▸ Page-level text extractions
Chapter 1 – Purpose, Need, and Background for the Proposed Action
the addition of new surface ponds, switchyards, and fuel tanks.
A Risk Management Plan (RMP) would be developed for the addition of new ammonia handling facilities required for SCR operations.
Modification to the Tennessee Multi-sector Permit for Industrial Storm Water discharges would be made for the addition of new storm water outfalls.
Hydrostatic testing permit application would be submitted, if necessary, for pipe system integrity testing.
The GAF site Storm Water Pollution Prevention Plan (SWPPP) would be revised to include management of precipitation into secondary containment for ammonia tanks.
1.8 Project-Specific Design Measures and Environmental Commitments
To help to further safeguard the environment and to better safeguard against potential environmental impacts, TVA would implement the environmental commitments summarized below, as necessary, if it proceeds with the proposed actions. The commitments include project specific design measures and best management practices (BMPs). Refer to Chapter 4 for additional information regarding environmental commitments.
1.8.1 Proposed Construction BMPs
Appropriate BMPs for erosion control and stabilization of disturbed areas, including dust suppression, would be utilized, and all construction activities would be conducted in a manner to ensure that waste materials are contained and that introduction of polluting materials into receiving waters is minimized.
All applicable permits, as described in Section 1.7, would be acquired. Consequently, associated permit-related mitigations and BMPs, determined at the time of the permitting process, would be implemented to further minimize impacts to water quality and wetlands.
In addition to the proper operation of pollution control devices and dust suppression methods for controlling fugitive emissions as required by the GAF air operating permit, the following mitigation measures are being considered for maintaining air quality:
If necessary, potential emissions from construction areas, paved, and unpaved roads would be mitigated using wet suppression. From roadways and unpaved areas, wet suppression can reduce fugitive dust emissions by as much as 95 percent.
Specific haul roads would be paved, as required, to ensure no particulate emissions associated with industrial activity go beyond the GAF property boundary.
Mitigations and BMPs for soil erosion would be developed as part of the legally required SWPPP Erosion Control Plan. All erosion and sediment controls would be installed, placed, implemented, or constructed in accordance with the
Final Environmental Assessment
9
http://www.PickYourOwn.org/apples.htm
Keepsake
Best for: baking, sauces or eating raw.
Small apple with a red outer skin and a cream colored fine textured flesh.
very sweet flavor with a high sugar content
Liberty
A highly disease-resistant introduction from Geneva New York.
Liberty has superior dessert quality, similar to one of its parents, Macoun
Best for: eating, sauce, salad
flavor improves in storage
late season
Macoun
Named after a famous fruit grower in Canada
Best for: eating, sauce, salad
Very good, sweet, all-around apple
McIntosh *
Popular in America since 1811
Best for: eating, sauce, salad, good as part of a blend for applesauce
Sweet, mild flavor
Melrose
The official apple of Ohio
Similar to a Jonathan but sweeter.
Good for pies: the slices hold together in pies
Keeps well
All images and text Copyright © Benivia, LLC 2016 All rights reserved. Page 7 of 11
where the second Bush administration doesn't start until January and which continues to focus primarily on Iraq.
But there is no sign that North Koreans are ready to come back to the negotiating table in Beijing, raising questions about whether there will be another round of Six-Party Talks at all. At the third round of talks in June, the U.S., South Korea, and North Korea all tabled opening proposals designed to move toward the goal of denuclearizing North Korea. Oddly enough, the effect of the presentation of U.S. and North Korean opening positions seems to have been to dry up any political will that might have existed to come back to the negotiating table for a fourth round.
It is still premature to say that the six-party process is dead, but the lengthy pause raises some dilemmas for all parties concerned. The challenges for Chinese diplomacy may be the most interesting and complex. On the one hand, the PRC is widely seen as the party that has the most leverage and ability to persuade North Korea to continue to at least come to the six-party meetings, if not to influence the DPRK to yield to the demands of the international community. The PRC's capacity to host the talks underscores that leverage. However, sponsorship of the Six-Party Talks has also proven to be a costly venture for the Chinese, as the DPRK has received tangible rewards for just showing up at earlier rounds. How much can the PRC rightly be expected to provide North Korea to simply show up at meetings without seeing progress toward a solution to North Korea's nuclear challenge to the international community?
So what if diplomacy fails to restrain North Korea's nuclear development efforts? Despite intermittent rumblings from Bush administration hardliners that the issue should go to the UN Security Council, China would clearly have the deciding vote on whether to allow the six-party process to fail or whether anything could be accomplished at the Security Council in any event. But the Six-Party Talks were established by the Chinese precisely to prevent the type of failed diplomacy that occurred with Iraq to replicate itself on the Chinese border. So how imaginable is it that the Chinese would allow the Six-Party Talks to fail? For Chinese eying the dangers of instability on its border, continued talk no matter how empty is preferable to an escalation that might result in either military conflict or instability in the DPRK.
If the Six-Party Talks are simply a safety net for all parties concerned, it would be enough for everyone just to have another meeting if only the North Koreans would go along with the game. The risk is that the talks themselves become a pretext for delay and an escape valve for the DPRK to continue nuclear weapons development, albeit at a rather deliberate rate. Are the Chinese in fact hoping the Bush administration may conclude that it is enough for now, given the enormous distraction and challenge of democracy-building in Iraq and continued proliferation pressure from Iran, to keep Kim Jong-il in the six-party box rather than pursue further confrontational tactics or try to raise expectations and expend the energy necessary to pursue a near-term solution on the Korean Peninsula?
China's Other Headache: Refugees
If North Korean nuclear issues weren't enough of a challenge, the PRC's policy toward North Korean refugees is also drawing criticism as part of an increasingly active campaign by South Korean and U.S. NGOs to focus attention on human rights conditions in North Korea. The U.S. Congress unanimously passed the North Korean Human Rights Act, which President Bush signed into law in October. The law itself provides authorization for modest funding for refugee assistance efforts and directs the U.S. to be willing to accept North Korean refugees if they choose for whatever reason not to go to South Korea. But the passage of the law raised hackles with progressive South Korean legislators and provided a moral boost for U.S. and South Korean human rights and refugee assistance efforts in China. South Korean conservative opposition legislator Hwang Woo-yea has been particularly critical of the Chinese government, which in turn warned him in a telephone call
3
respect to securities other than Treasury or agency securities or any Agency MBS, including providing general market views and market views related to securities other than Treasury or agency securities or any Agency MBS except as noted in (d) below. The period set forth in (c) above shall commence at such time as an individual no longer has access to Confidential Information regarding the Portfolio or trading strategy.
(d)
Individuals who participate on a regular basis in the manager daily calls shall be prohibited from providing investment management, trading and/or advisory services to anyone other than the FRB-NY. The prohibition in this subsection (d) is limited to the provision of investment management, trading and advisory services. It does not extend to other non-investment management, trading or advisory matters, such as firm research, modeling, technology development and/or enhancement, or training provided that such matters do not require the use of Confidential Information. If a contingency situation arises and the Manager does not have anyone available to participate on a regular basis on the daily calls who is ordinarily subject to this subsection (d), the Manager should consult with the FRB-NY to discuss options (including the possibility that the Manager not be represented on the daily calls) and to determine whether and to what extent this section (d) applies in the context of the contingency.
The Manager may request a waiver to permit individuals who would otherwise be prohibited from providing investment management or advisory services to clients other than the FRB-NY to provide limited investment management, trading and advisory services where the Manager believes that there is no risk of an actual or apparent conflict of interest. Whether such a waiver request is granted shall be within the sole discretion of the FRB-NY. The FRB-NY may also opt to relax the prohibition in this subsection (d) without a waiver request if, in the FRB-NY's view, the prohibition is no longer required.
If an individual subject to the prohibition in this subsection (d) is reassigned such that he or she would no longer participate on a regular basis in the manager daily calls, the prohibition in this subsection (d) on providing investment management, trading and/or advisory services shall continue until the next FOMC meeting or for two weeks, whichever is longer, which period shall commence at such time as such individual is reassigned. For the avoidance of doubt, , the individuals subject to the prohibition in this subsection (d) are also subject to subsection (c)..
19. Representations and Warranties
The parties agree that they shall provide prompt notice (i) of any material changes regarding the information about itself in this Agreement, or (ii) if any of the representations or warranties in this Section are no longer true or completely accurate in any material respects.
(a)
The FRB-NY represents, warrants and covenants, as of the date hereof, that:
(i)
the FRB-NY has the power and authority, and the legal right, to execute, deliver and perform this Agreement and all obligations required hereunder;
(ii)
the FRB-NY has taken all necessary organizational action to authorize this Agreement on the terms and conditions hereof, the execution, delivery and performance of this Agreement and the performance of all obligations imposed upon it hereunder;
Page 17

▸ TASK TO COMPLETE
Your answer must be a copy of every line in the data above that holds the string "Storm".

▸ ANSWER TO THE PROBLEM
Modification to the Tennessee Multi-sector Permit for Industrial Storm Water discharges would be made for the addition of new storm water outfalls.
The GAF site Storm Water Pollution Prevention Plan (SWPPP) would be revised to include management of precipitation into secondary containment for ammonia tanks.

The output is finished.